- Excerpted passage
# # #
Looking at things this way, I hope to challenge the presumption of cyborg-oriented thinking of technological augmentation as an extension of the self. It could very well be experienced as an Other, which may lead us to interesting thoughts about human intersubjectivity itself as augumentation. I find this line of thinking more promising because intersubjective relations may or may not be harmonious, but the self always is. As Lacan taught, the ego is a fantasmatic unity.


Tim Wu’s thought experiment exposes another interesting flaw in cyborg thinking. Although it poses as anti-Cartesian, proponents of augmentation assume that no matter what happens, human agency will always be preserved. Augmentation only enhances existing capabilities, and there is no possibility of an antagonism, or any sense that the nonhuman partner has agency or exerts force or pressure on the human, as might be implied by actor-network theory or object-oriented philosophy.

To put it differently, why assume that in the cyborg assemblage, consisting of the woman behind a curtain and her smartphone, the woman is the augmented agent? Why privilege the view of the cyborg with the human at the center, when one could just as easily say that the smartphone is augmented by the human? After all, from the vantage point of time traveler, the woman isn’t really contributing very much. At best, she acts as a translation layer, resolving the ambiguities in his commands and relaying the information back with greater verbal fluency than what Siri can currently provide.

It’s worth thinking more deeply about what it really means to say that technology is making us smarter, and who benefits of our augmentations.
# # #
Records from a data collection:
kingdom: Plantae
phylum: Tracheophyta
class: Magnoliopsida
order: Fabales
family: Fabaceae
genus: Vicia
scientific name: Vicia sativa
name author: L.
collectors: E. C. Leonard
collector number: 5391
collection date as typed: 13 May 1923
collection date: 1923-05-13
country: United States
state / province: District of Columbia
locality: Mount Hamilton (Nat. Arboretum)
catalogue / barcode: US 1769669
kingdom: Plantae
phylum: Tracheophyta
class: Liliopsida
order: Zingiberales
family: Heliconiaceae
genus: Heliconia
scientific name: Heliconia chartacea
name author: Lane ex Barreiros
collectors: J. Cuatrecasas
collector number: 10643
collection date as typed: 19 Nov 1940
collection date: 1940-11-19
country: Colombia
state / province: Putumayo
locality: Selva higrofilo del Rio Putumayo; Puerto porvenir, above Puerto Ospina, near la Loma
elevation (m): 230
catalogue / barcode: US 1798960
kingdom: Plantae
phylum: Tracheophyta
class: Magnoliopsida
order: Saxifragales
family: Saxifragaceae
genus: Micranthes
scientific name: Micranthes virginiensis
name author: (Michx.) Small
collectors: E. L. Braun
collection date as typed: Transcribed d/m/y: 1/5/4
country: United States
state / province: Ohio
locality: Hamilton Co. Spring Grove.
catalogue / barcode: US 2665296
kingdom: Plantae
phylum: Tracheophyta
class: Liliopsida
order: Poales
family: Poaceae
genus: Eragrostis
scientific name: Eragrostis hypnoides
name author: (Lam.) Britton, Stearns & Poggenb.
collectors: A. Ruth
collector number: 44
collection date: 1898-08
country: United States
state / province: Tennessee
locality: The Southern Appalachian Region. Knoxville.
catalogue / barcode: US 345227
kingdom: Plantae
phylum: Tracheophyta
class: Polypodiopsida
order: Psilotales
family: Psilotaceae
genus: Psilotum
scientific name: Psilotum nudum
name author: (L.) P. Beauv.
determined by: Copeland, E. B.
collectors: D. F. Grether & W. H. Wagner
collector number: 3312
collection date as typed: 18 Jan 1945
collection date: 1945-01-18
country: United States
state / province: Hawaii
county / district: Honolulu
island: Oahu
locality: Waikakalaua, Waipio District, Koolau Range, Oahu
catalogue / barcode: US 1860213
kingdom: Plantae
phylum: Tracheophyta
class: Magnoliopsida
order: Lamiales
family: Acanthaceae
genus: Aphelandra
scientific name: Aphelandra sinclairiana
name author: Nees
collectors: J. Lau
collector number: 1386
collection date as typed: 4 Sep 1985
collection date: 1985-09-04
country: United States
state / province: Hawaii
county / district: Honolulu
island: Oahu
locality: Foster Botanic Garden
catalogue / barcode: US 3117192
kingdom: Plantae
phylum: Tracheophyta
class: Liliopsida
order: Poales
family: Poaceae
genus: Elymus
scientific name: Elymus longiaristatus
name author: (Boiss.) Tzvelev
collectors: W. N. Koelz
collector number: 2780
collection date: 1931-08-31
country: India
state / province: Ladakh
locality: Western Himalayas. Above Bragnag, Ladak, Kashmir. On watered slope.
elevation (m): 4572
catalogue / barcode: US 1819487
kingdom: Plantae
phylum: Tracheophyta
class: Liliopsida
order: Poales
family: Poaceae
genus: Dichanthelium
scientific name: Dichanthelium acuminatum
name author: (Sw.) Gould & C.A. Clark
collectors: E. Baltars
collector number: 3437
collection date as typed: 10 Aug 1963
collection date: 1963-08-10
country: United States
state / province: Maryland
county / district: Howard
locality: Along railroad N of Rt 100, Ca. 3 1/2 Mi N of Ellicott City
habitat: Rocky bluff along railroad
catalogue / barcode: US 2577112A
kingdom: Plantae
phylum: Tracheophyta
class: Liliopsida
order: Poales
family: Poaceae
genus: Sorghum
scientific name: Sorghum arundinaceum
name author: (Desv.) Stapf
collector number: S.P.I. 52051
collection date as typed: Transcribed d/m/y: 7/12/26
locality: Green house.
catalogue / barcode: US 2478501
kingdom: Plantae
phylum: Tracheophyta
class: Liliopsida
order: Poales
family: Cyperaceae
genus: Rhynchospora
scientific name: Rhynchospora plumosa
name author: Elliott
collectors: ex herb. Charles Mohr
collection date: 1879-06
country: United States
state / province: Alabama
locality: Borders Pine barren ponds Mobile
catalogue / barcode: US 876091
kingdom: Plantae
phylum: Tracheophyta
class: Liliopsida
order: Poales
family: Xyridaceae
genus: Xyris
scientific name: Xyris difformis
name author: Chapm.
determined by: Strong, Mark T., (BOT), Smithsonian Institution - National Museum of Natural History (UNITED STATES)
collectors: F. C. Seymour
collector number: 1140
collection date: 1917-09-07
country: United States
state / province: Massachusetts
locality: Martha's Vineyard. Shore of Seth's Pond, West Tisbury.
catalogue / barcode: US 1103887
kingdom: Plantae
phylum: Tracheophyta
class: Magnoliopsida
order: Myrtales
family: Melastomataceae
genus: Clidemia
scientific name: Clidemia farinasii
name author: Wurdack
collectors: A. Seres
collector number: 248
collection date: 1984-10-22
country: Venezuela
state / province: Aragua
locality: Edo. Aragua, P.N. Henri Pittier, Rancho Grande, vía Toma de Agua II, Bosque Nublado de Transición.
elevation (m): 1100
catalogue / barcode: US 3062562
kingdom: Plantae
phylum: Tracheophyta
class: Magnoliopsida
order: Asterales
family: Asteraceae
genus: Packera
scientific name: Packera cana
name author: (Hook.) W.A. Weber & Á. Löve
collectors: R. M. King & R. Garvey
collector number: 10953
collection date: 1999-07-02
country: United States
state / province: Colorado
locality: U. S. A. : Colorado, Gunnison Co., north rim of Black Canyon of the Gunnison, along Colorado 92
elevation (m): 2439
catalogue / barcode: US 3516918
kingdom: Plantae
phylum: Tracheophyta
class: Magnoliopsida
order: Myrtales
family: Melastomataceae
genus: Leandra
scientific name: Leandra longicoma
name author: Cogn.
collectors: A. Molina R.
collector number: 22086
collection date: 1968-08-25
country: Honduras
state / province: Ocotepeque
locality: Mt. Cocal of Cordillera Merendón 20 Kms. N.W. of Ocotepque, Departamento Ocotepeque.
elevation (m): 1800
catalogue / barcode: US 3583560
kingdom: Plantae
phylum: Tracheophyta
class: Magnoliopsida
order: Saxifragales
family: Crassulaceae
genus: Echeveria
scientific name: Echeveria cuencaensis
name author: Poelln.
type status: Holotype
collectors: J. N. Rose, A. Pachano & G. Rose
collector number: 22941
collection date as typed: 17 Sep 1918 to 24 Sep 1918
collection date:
# # #
- Work task
Copy out the passage on cyborg thinking, beginning at the words "To put it differently, why" and stopping after "can currently provide.", and edit it so that "smartphone" reads "tablet" each time it appears.

- Response to this exercise
To put it differently, why assume that in the cyborg assemblage, consisting of the woman behind a curtain and her tablet, the woman is the augmented agent? Why privilege the view of the cyborg with the human at the center, when one could just as easily say that the tablet is augmented by the human? After all, from the vantage point of time traveler, the woman isn’t really contributing very much. At best, she acts as a translation layer, resolving the ambiguities in his commands and relaying the information back with greater verbal fluency than what Siri can currently provide.